Compte tenu du manque criant de matériel de protection, j'avais demandé à l'ensemble de mes services de sortir tous les masques qui étaient à notre disposition. Les lycées en possédaient 600 000. J'ai également fait appel à la générosité des entreprises, nombre d'entre elles possédant encore des stocks dits « Bachelot ». En 24 heures, nous avons récolté 1,3 million de masques, qui ont été distribués aux médecins généralistes, dans le Haut-Rhin, le Bas-Rhin, les Vosges et en Moselle.

J'ai moi-même décroché mon téléphone pour organiser les choses dans le Haut-Rhin, par l'intermédiaire du syndicat des pharmaciens, de manière à ce que la répartition puisse s'organiser.

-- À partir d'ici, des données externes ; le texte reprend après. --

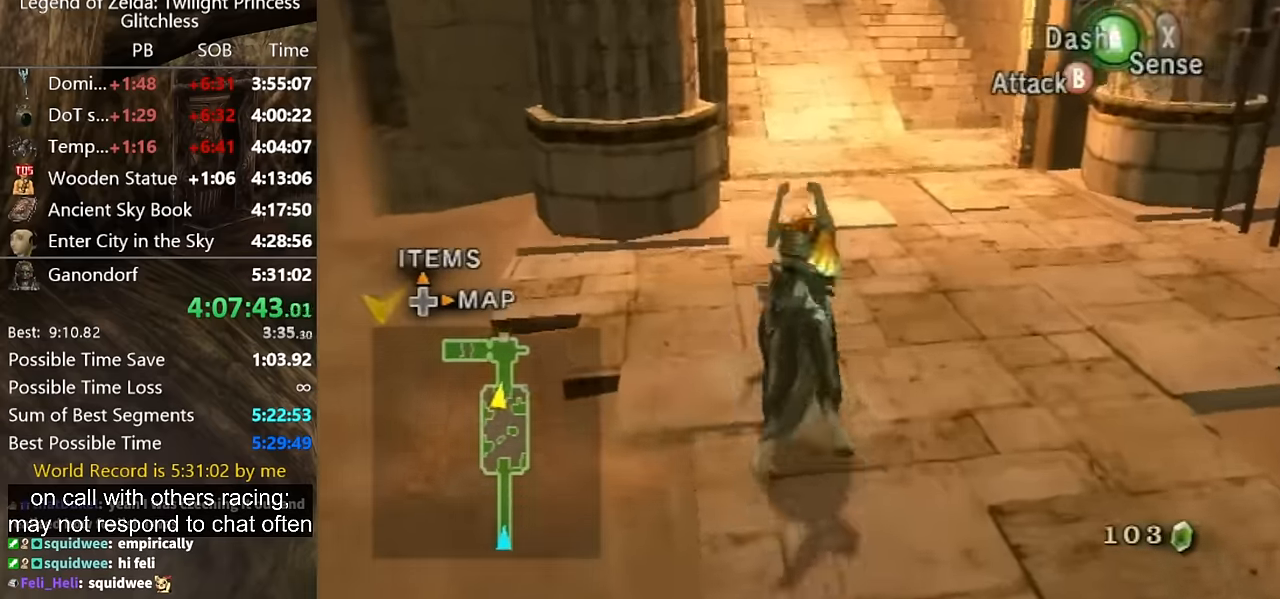
{"buttons": [], "left_stick": "up", "right_stick": "center", "events": [[67, "A", "down"], [134, "A", "up"], [200, "A", "down"], [234, "A", "up"]]}
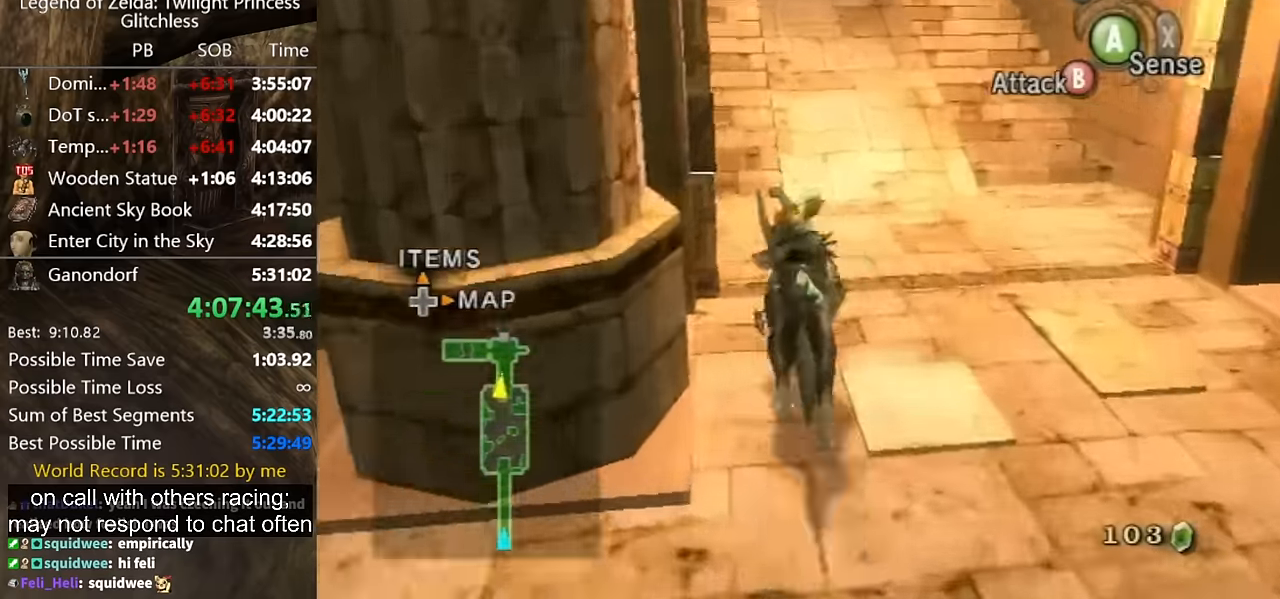
{"buttons": [], "left_stick": "up", "right_stick": "center", "events": []}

Ayant encore des contacts dans ce domaine, j'ai pu ainsi simplifier la tâche. Ce système a d'ailleurs été repris par l'ARS, et l'Union régionale des professionnels de santé a proposé en quelques heures une application permettant de répartir harmonieusement les masques. L'intelligence, la rapidité, et la situation de crise nous ont permis d'inventer ensemble de nouveaux systèmes.

En cet instant, je souhaite apporter un témoignage humain. Dans le cadre des contacts que j'ai pu avoir avec les professionnels de santé, j'ai été frappé par l'intensité des événements qu'ils ont vécus. Ainsi, un chef de service m'a raconté, avec des sanglots dans la voix, qu'il n'avait pas eu le temps d'expliquer ce qui se passait aux infirmières, lesquelles étaient parfois complètement dépassées. Quand on voit une personne qui se porte bien, il est difficile de comprendre son décès deux heures plus tard.

Nous avons très vite mis en place, dans nos hôpitaux, une cellule de soutien psychologique à nos soignants. Une directrice s'est posé la question de savoir si elle devait créer une cellule psychologique de la cellule psychologique. Cela montre la force du tsunami qui nous a atteints, qui a atteint la population et inquiète encore aujourd'hui. Si j'ai pu m'élever contre le fait que notre territoire soit classé « rouge » trop longtemps, c'est parce que nous avons besoin de nous relever et de retrouver la confiance. Durant cette crise, nous nous sommes efforcés, en tant qu'hommes et femmes politiques, d'accompagner les uns et les autres.